- **PASSAGE TO READ**
Snowpatch Spire in Bugaboo Provincial Park offers over 50 published routes on legendary pristine alpine granite. Trying to decide which route you are going to attempt is a brain teaser in and of it self. There is no question, of the main central spires in the Bugaboos, Snowpatch has more than its share of the stiffer routes. So if one is not climbing in the 5.10 range, your choices will be quite limited.
The Buckingham Route allows for two options, the “Enjoyable Way” at 5.9, AD+ (8 pitches) and the continuation of Buckingham to the north summit, 5.10+, D (an additional 4 pitches). The north summit (10,040’) of Snowpatch Spire requires 2800’+/- gain from the Conrad Kain hut or 5100+/- gain from the Bugaboo trail head/parking area.
The approach to the start of the route requires ascent of the Snowpatch-Bugaboo Spires col which can involve the most danger of the day as you ascend the glacier crossing at least one crevasse and a bergshrund below other climbers scrambling through loose rock above (photos). That is why I always prefer the Pigeon-Snowpatch Spires col for descent when climbing the west face of Snowpatch Spire. This optional descent involves six single 60m rope raps. I advise ascending the Snowpatch-Bugaboo Spires col fast, which in my case means solo. If you are going to rope up for this section, please manage your rope carefully when you enter the loose rock area above.

- **REQUIREMENT 1**
In the Snowpatch Spire route description, how many single 60m rope rappels does the optional descent by the Pigeon-Snowpatch Spires col involve?
- **REQUIREMENT 2**
Pick up the Snowpatch Spire route description after its final sentence and continue writing it.

- **Dataset records**

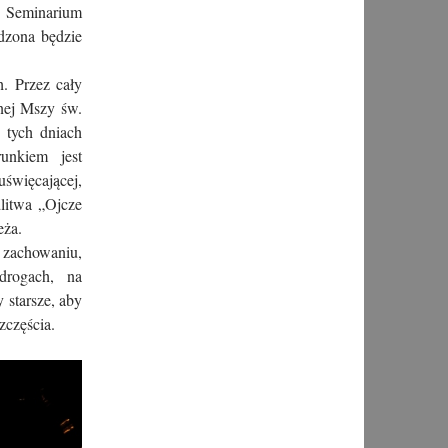
e Seminarium
dzona będzie
. Przez cały
nej Mszy św.
 tych dniach
unkiem jest
uświęcającej,
litwa „Ojcze
eża.
m zachowaniu,
rogach, na
 starsze, aby
zczęścia.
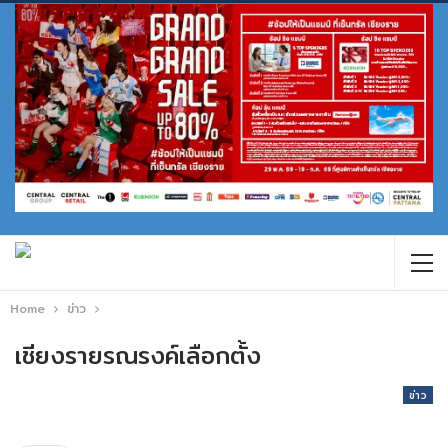
Home
ข่าว
เชียงรายรณรงค์เลือกตั้ง
ข่าว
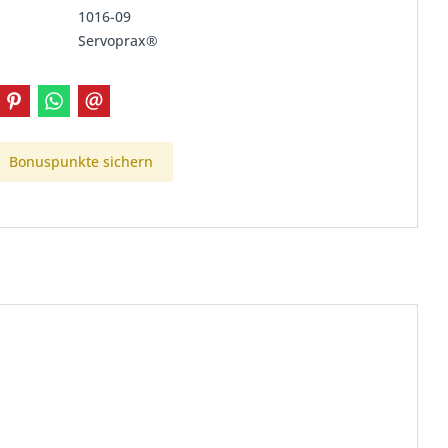
1016-09
Servoprax®
Bonuspunkte sichern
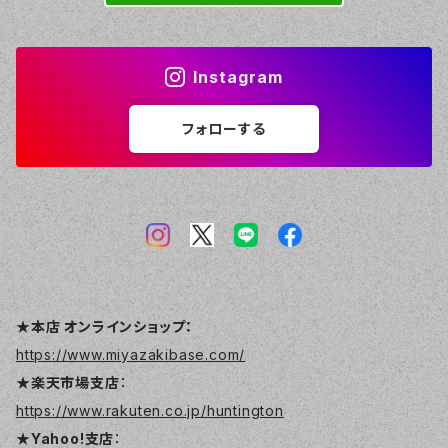
Instagram
フォローする
★本店 オンラインショップ：
https://www.miyazakibase.com/
★楽天市場支店
：
https://www.rakuten.co.jp/huntington
★Yahoo!支店
：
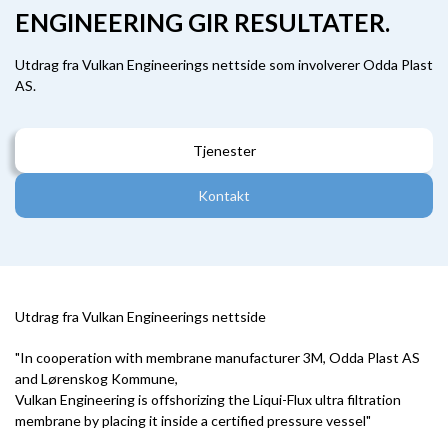
ENGINEERING GIR RESULTATER.
Utdrag fra Vulkan Engineerings nettside som involverer Odda Plast
AS.
Tjenester
Kontakt
Utdrag fra Vulkan Engineerings nettside
"In cooperation with membrane manufacturer 3M, Odda Plast AS
and Lørenskog Kommune,
Vulkan Engineering is offshorizing the Liqui-Flux ultra filtration
membrane by placing it inside a certified pressure vessel"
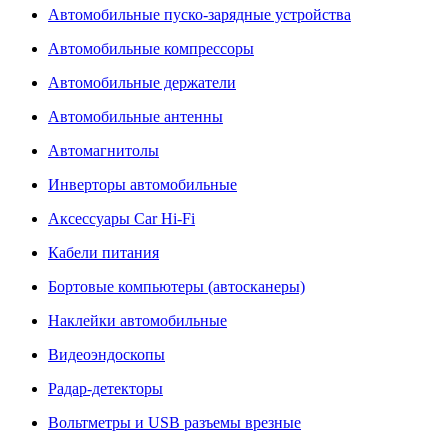
Автомобильные пуско-зарядные устройства
Автомобильные компрессоры
Автомобильные держатели
Автомобильные антенны
Автомагнитолы
Инверторы автомобильные
Аксессуары Car Hi-Fi
Кабели питания
Бортовые компьютеры (автосканеры)
Наклейки автомобильные
Видеоэндоскопы
Радар-детекторы
Вольтметры и USB разъемы врезные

- **ANSWER BOX 1**
Six.

- **ANSWER BOX 2**
The Buckingham Route is the left most route on the West Face of Snowpatch Spire easily accessed once you drop down the west side from the Snowpatch-Bugaboo Spires col. Keep your crampons on and drop down onto the Upper Vowell Glacier and ascend southwest just a tad and cross back down to the moat area between the Upper Vowell Glacier and Snowpatch Spire. Pass a small glacier melt pond (2007) to the right and come back left to the wall looking for a cairn (2007) and line that ascends the north tower at a leftward angle and then doglegs right.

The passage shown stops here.